DESCRIPTION OF THE TASK: The entries are to be repeated exactly, with all pictures omitted.

Stored items:
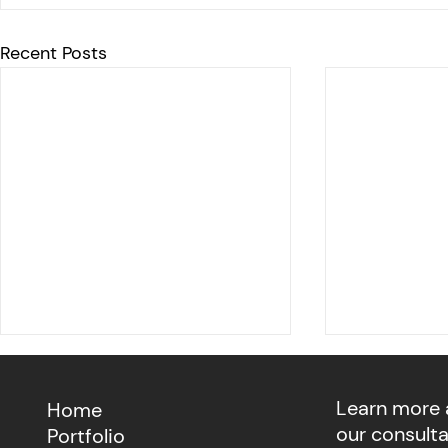
Recent Posts
Learn more
Home
our consult
Portfolio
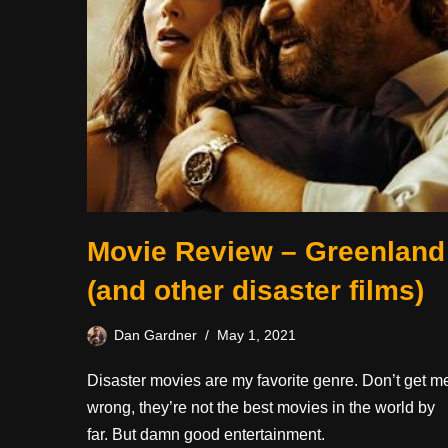
Movie Review – Greenland
(and other disaster films)
Dan Gardner
May 1, 2021
Disaster movies are my favorite genre. Don’t get m
wrong, they’re not the best movies in the world by
far. But damn good entertainment.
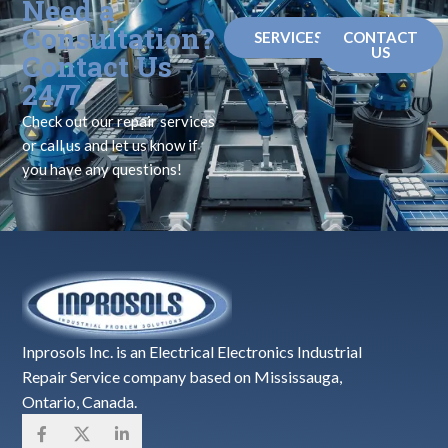
Need a
Consultation?
SERVICES
CONTACT
US
Contact Us
24/7
Check out our repair services
or call us and let us know if
you have any questions!
Inprosols Inc. is an Electrical Electronics Industrial
Repair Service company based on Mississauga,
Ontario, Canada.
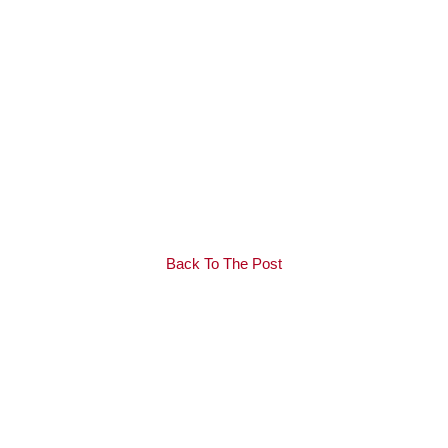
Back To The Post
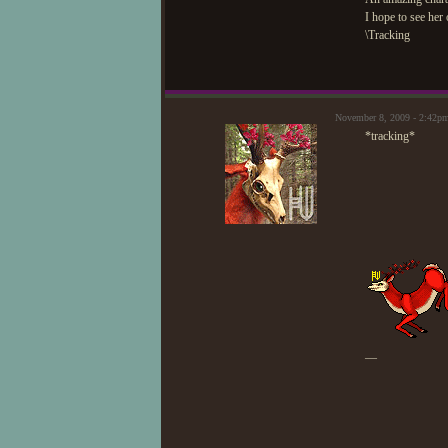
I hope to see her
\Tracking
November 8, 2009 - 2:42p
*tracking*
—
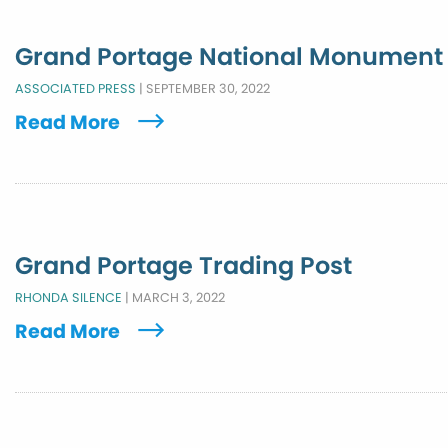
Grand Portage National Monument
ASSOCIATED PRESS
|
SEPTEMBER 30, 2022
Read More
Grand Portage Trading Post
RHONDA SILENCE
|
MARCH 3, 2022
Read More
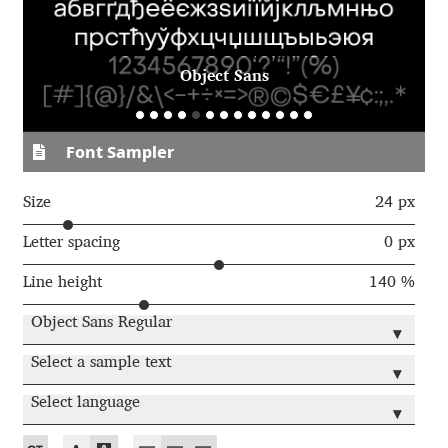
Aaron Bell
Aaron D. Chand
Object Sans
Adam Jagosz
Font Sampler
Adam Katyi
Size
24 px
Adam Twardoch
Letter spacing
0 px
Line height
140 %
Adelina Apostolova
Object Sans Regular
▾
Adi Floyde
Select a sample text
▾
Adrian Frutiger
Select language
▾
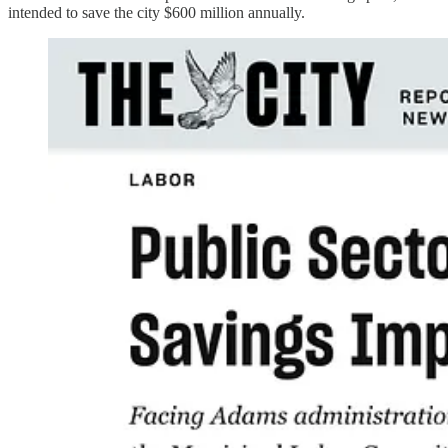
intended to save the city $600 million annually.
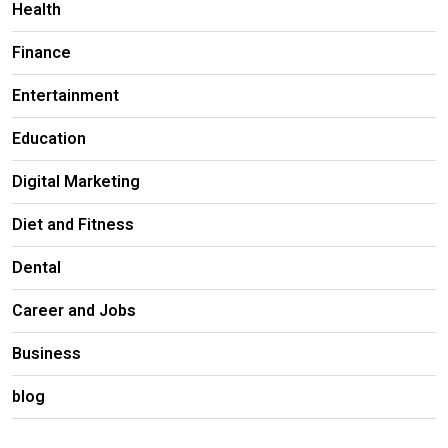
Health
Finance
Entertainment
Education
Digital Marketing
Diet and Fitness
Dental
Career and Jobs
Business
blog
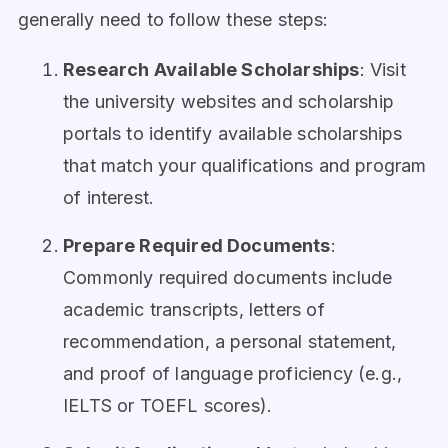
generally need to follow these steps:
Research Available Scholarships
: Visit
the university websites and scholarship
portals to identify available scholarships
that match your qualifications and program
of interest.
Prepare Required Documents
:
Commonly required documents include
academic transcripts, letters of
recommendation, a personal statement,
and proof of language proficiency (e.g.,
IELTS or TOEFL scores).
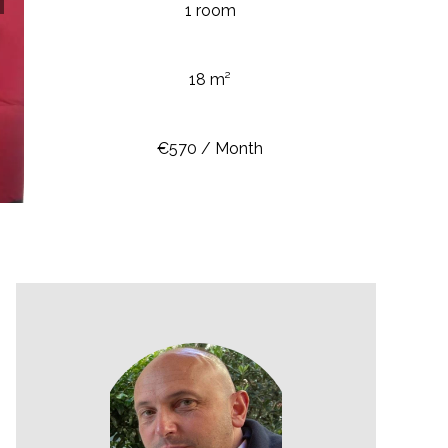
1 room
18 m²
€570 / Month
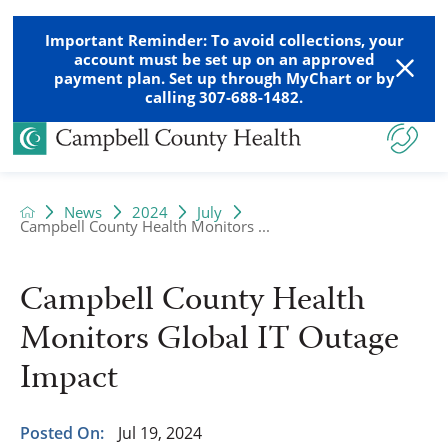
Important Reminder: To avoid collections, your
account must be set up on an approved
payment plan. Set up through MyChart or by
calling 307-688-1482.
News
2024
July
Campbell County Health Monitors ...
Campbell County Health
Monitors Global IT Outage
Impact
Posted On:
Jul 19, 2024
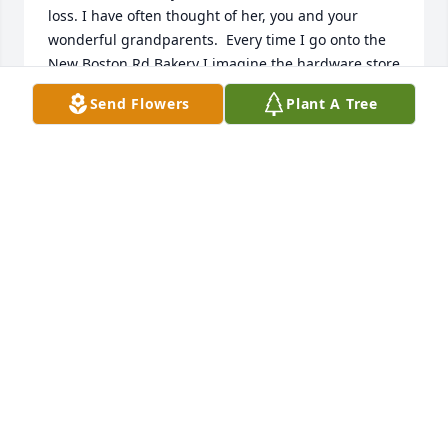
loss. I have often thought of her, you and your 
wonderful grandparents.  Every time I go onto the 
New Boston Rd Bakery I imagine the hardware store 
& remember the wonderful times we used to have.  
Send Flowers
Plant A Tree
My sincere condolences.
PAULA REIS CAMERA
Feb 28, 2026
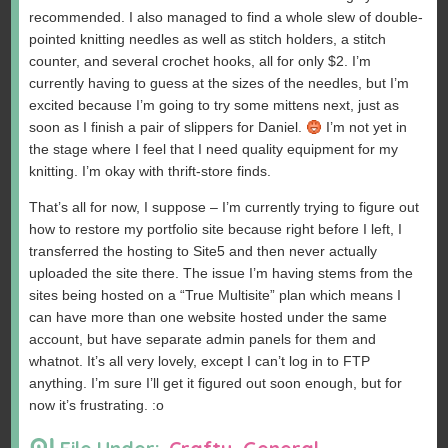
recommended. I also managed to find a whole slew of double-
pointed knitting needles as well as stitch holders, a stitch
counter, and several crochet hooks, all for only $2. I’m
currently having to guess at the sizes of the needles, but I’m
excited because I’m going to try some mittens next, just as
soon as I finish a pair of slippers for Daniel.
I’m not yet in
the stage where I feel that I need quality equipment for my
knitting. I’m okay with thrift-store finds.
That’s all for now, I suppose – I’m currently trying to figure out
how to restore my portfolio site because right before I left, I
transferred the hosting to Site5 and then never actually
uploaded the site there. The issue I’m having stems from the
sites being hosted on a “True Multisite” plan which means I
can have more than one website hosted under the same
account, but have separate admin panels for them and
whatnot. It’s all very lovely, except I can’t log in to FTP
anything. I’m sure I’ll get it figured out soon enough, but for
now it’s frustrating. :o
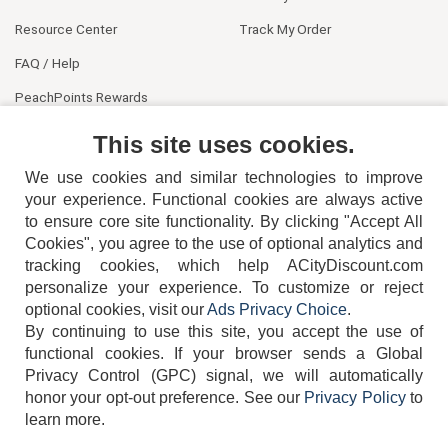
Resource Center
Track My Order
FAQ / Help
PeachPoints Rewards
Contact Us
This site uses cookies.
We use cookies and similar technologies to improve
your experience. Functional cookies are always active
to ensure core site functionality. By clicking "Accept All
Cookies", you agree to the use of optional analytics and
tracking cookies, which help ACityDiscount.com
404-752-6715
personalize your experience. To customize or reject
optional cookies, visit our
Ads Privacy Choice
.
By continuing to use this site, you accept the use of
functional cookies.
If your browser sends a Global
Privacy Control (GPC) signal, we will automatically
honor your opt-out preference.
See our
Privacy Policy
to
TERMS
DISCLAIMER
COOKIE POLICY
PRIVACY POLICY
learn more.
DO NOT SELL OR SHARE MY PERSONAL INFORMATION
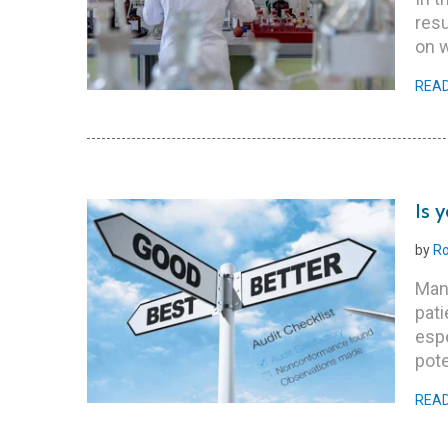
res
on 
REA
Is 
by
Ro
Man
pati
espe
pote
REA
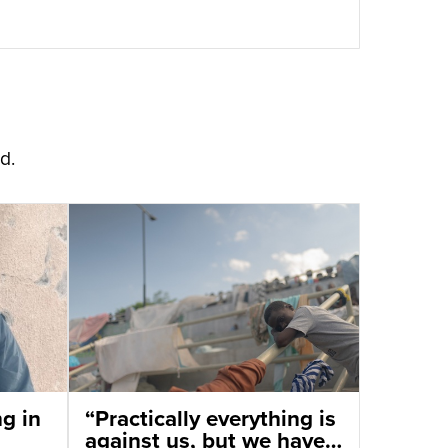
d.
ng in
“Practically everything is
against us, but we have a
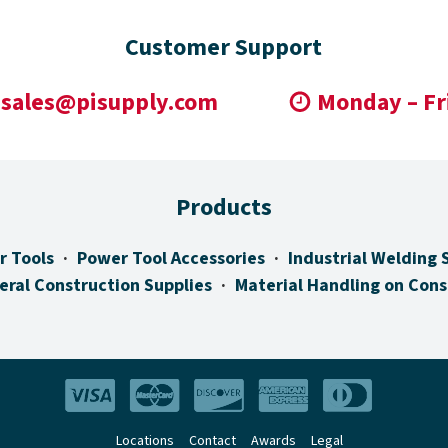
Customer Support
sales@pisupply.com
Monday – Fr
Products
r Tools
Power Tool Accessories
Industrial Welding 
eral Construction Supplies
Material Handling on Cons
Locations
Contact
Awards
Legal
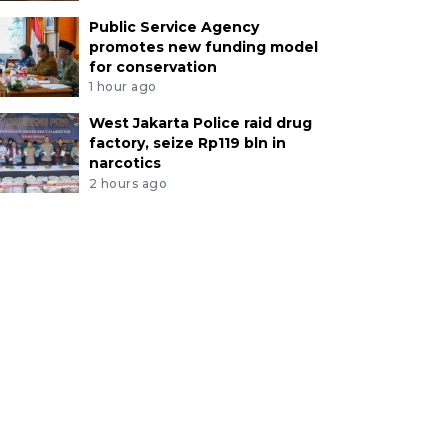
Public Service Agency
promotes new funding model
for conservation
1 hour ago
West Jakarta Police raid drug
factory, seize Rp119 bln in
narcotics
2 hours ago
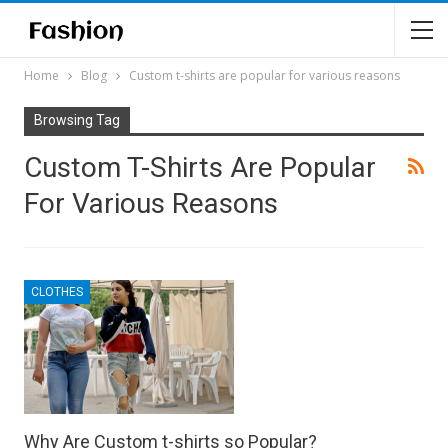
Home
Blog
Custom t-shirts are popular for various reasons
Browsing Tag
Custom T-Shirts Are Popular
For Various Reasons
CLOTHES
Why Are Custom t-shirts so Popular?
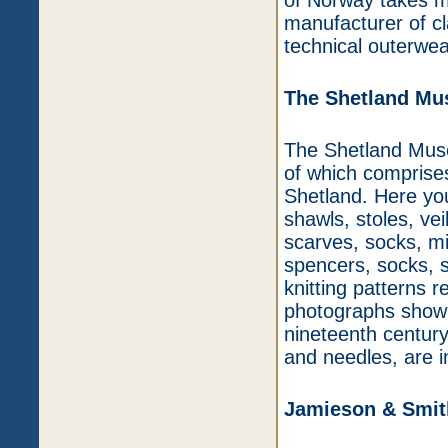
of Norway takes mu
manufacturer of c
technical outerwea
The Shetland M
The Shetland Museu
of which comprises
Shetland. Here you
shawls, stoles, vei
scarves, socks, mi
spencers, socks, 
knitting patterns re
photographs showi
nineteenth century 
and needles, are in
Jamieson & Smit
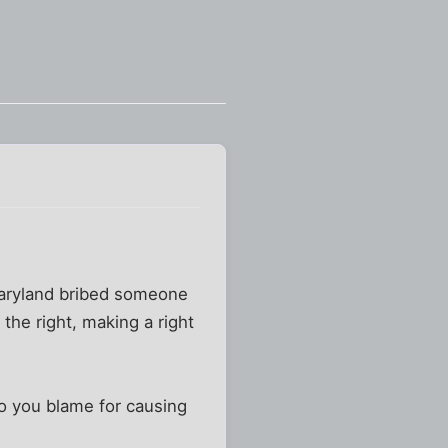
Maryland bribed someone
the right, making a right
o you blame for causing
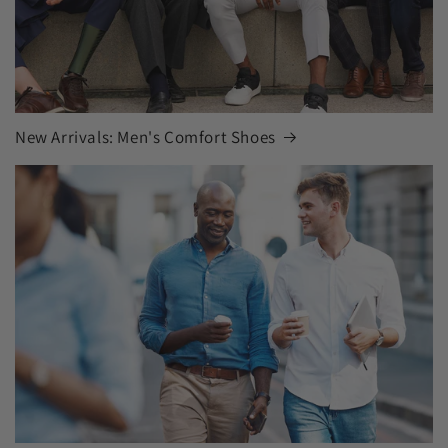
New Arrivals: Men's Comfort Shoes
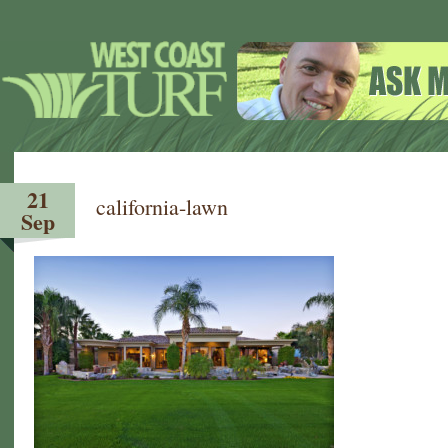
21
california-lawn
Sep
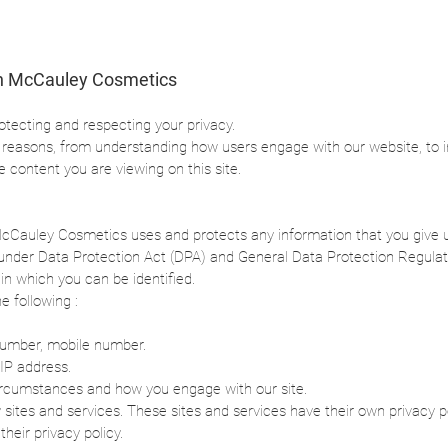
n McCauley Cosmetics
otecting and respecting your privacy.
e reasons, from understanding how users engage with our website, to 
he content you are viewing on this site.
McCauley Cosmetics uses and protects any information that you give 
ts under Data Protection Act (DPA) and General Data Protection Regula
in which you can be identified.
e following :
number, mobile number.
IP address.
circumstances and how you engage with our site.
y sites and services. These sites and services have their own privacy pol
their privacy policy.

RESULT FOR THIS TASK:
Recent Posts
Learn more
Home
our consult
Portfolio
Movie Review – Greenland
(and other disaster films)
Dan Gardner
May 1, 2021
Disaster movies are my favorite genre. Don’t get m
wrong, they’re not the best movies in the world by
far. But damn good entertainment.
Need a
Consultation?
SERVICES
CONTACT
US
Contact Us
24/7
Check out our repair services
or call us and let us know if
you have any questions!
Inprosols Inc. is an Electrical Electronics Industrial
Repair Service company based on Mississauga,
Ontario, Canada.
Back To The Post
I hope to see her
\Tracking
November 8, 2009 - 2:42p
*tracking*
—
Grand Portage National Monument
ASSOCIATED PRESS
|
SEPTEMBER 30, 2022
Read More
Grand Portage Trading Post
RHONDA SILENCE
|
MARCH 3, 2022
Read More
Aaron Bell
Aaron D. Chand
Object Sans
Adam Jagosz
Font Sampler
Adam Katyi
Size
24 px
Adam Twardoch
Letter spacing
0 px
Line height
140 %
Adelina Apostolova
Object Sans Regular
▾
Adi Floyde
Select a sample text
▾
Adrian Frutiger
Select language
▾
intended to save the city $600 million annually.
Health
Finance
Entertainment
Education
Digital Marketing
Diet and Fitness
Dental
Career and Jobs
Business
blog
generally need to follow these steps:
Research Available Scholarships
: Visit
the university websites and scholarship
portals to identify available scholarships
that match your qualifications and program
of interest.
Prepare Required Documents
:
Commonly required documents include
academic transcripts, letters of
recommendation, a personal statement,
and proof of language proficiency (e.g.,
IELTS or TOEFL scores).
1 room
18 m²
€570 / Month
Important Reminder: To avoid collections, your
account must be set up on an approved
payment plan. Set up through MyChart or by
calling 307-688-1482.
News
2024
July
Campbell County Health Monitors ...
Campbell County Health
Monitors Global IT Outage
Impact
Posted On:
Jul 19, 2024
loss. I have often thought of her, you and your 
wonderful grandparents.  Every time I go onto the 
New Boston Rd Bakery I imagine the hardware store 
& remember the wonderful times we used to have.  
Send Flowers
Plant A Tree
My sincere condolences.
PAULA REIS CAMERA
Feb 28, 2026
recommended. I also managed to find a whole slew of double-
pointed knitting needles as well as stitch holders, a stitch
counter, and several crochet hooks, all for only $2. I’m
currently having to guess at the sizes of the needles, but I’m
excited because I’m going to try some mittens next, just as
soon as I finish a pair of slippers for Daniel.
I’m not yet in
the stage where I feel that I need quality equipment for my
knitting. I’m okay with thrift-store finds.
That’s all for now, I suppose – I’m currently trying to figure out
how to restore my portfolio site because right before I left, I
transferred the hosting to Site5 and then never actually
uploaded the site there. The issue I’m having stems from the
sites being hosted on a “True Multisite” plan which means I
can have more than one website hosted under the same
account, but have separate admin panels for them and
whatnot. It’s all very lovely, except I can’t log in to FTP
anything. I’m sure I’ll get it figured out soon enough, but for
now it’s frustrating. :o
Resource Center
Track My Order
FAQ / Help
PeachPoints Rewards
Contact Us
This site uses cookies.
We use cookies and similar technologies to improve
your experience. Functional cookies are always active
to ensure core site functionality. By clicking "Accept All
Cookies", you agree to the use of optional analytics and
tracking cookies, which help ACityDiscount.com
404-752-6715
personalize your experience. To customize or reject
optional cookies, visit our
Ads Privacy Choice
.
By continuing to use this site, you accept the use of
functional cookies.
If your browser sends a Global
Privacy Control (GPC) signal, we will automatically
honor your opt-out preference.
See our
Privacy Policy
to
TERMS
DISCLAIMER
COOKIE POLICY
PRIVACY POLICY
learn more.
DO NOT SELL OR SHARE MY PERSONAL INFORMATION
res
on 
REA
Is 
by
Ro
Man
pati
espe
pote
REA
d.
ng in
“Practically everything is
against us, but we have a
Customer Support
sales@pisupply.com
Monday – Fr
Products
r Tools
Power Tool Accessories
Industrial Welding 
eral Construction Supplies
Material Handling on Cons
Locations
Contact
Awards
Legal
Public Service Agency
promotes new funding model
for conservation
1 hour ago
West Jakarta Police raid drug
factory, seize Rp119 bln in
narcotics
2 hours ago
Home
Blog
Custom t-shirts are popular for various reasons
Browsing Tag
Custom T-Shirts Are Popular
For Various Reasons
CLOTHES
Why Are Custom t-shirts so Popular?
of Norway takes mu
manufacturer of c
technical outerwea
The Shetland M
The Shetland Museu
of which comprises
Shetland. Here you
shawls, stoles, vei
scarves, socks, mi
spencers, socks, 
knitting patterns re
photographs showi
nineteenth century 
and needles, are in
Jamieson & Smit
Maryland bribed someone
the right, making a right
o you blame for causing
New Arrivals: Men's Comfort Shoes
21
california-lawn
Sep
n McCauley Cosmetics
otecting and respecting your privacy.
e reasons, from understanding how users engage with our website, to 
he content you are viewing on this site.
McCauley Cosmetics uses and protects any information that you give 
ts under Data Protection Act (DPA) and General Data Protection Regula
in which you can be identified.
e following :
number, mobile number.
IP address.
circumstances and how you engage with our site.
y sites and services. These sites and services have their own privacy pol
their privacy policy.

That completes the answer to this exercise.